A new Langley religious group has sprung up on Facebook and is hoping to meet more in person as COVID-19 restrictions ease – the local pagan community.
Stephanie Windle moved to Langley recently from the Sunshine Coast, where she had organized the Sunshine Coast Spiral Dance group for some time.
She was hoping to find some local organization to join.
“I noticed there were none in Langley,” Windle said. So she started a new Langley Pagans Facebook group, and was surprised at the response, gathering more than 20 members in just a few weeks.
“It’s a great way to get to know people and know the area,” she said.
Windle said that paganism is a nature-based spirituality that centers around natural cycles like the phases of the moon and the seasons.
“It’s kind of an umbrella term,” she said, noting there are many ways people practice the religion.
Although it’s an old religion, it’s constantly evolving and changing, Windle said.

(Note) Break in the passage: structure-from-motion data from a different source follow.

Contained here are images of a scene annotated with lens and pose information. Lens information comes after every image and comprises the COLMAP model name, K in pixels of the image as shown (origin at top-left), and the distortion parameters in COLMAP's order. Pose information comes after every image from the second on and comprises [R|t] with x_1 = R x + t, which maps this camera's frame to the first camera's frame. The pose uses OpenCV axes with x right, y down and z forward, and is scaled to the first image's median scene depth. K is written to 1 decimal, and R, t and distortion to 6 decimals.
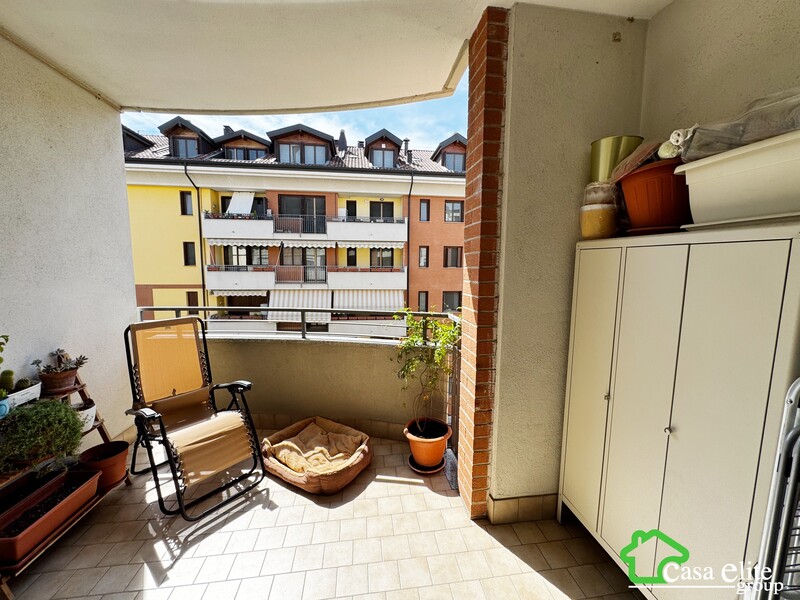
lens RADIAL K [[319.0, 0, 400.0], [0, 319.0, 300.0], [0, 0, 1]] dist [-0.002869, -0.000159]
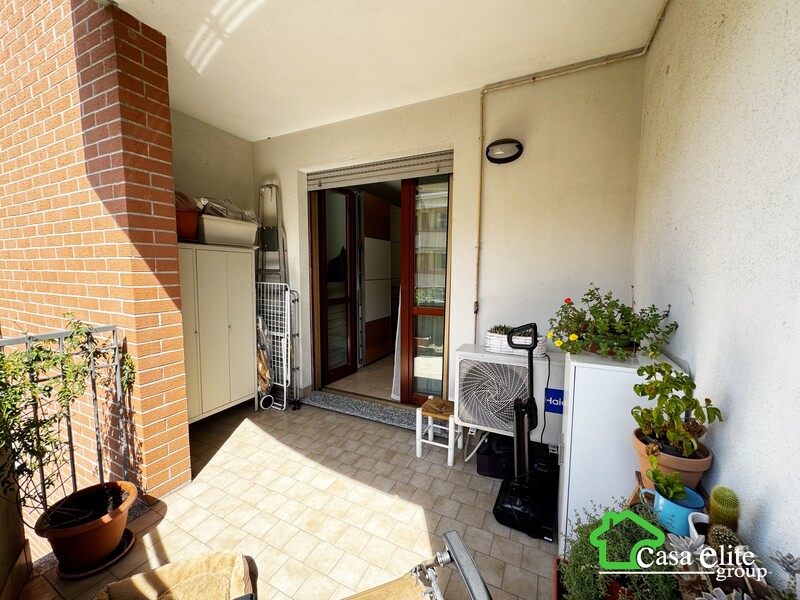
lens RADIAL K [[319.0, 0, 400.0], [0, 319.0, 300.0], [0, 0, 1]] dist [-0.002869, -0.000159]
pose [[-0.834938, -0.064276, 0.546578, -0.093563], [0.050827, 0.979906, 0.192875, -0.012165], [-0.547992, 0.188819, -0.814894, 0.134101]]
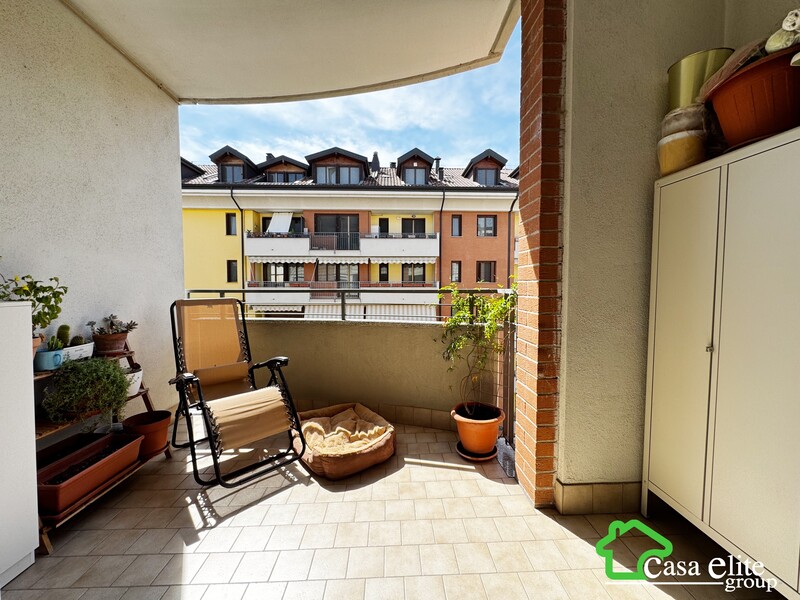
lens RADIAL K [[319.0, 0, 400.0], [0, 319.0, 300.0], [0, 0, 1]] dist [-0.002869, -0.000159]
pose [[0.995467, -0.003457, -0.095044, -0.005556], [-0.002571, 0.997996, -0.063229, 0.017658], [0.095072, 0.063187, 0.993463, 0.007022]]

One thing it has in common with almost every other faith is that members like to gather together, and the pandemic has put a serious crimp in those gatherings.

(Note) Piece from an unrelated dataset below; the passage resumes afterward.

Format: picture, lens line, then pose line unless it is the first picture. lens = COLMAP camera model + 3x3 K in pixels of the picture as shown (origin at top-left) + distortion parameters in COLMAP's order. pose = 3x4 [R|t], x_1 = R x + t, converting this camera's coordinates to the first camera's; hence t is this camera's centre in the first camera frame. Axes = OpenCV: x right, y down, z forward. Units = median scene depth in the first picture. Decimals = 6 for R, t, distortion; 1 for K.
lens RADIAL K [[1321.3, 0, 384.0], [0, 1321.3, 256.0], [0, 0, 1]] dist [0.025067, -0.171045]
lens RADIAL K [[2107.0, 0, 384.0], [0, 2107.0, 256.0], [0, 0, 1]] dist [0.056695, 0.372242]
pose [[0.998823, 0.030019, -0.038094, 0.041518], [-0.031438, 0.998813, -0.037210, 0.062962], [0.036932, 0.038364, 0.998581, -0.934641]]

On the Sunshine Coast before COVID-19 hit, Windle’s group organized bi-weekly coffee socials and holiday meetings.
“We became a heavily digital-only community,” she noted.
As restrictions have eased, the local pagan community in Langley is going to be “half and half” she said, with online events mixed with in-person, and hopefully transitioning more to in-person events as more people are vaccinated and the pandemic eventually recedes.
The end goal would be to have a permanent physical premises for a local group, but as they are still a new and small group, gatherings will be in coffee shops, parks, and member’s households, Windle said.
She’s also hoping the group can start doing some community outreach work, such as volunteer clean ups in Langley parks.
“I want us to be a part of the community and to be present,” she said.
Popular culture has conflated paganism with Hollywood-style witchcraft, which Windle said is far from the reality of their group.
“We don’t fly on broomsticks,” she said. “Although sometimes we wish we could, we could save on gas money.”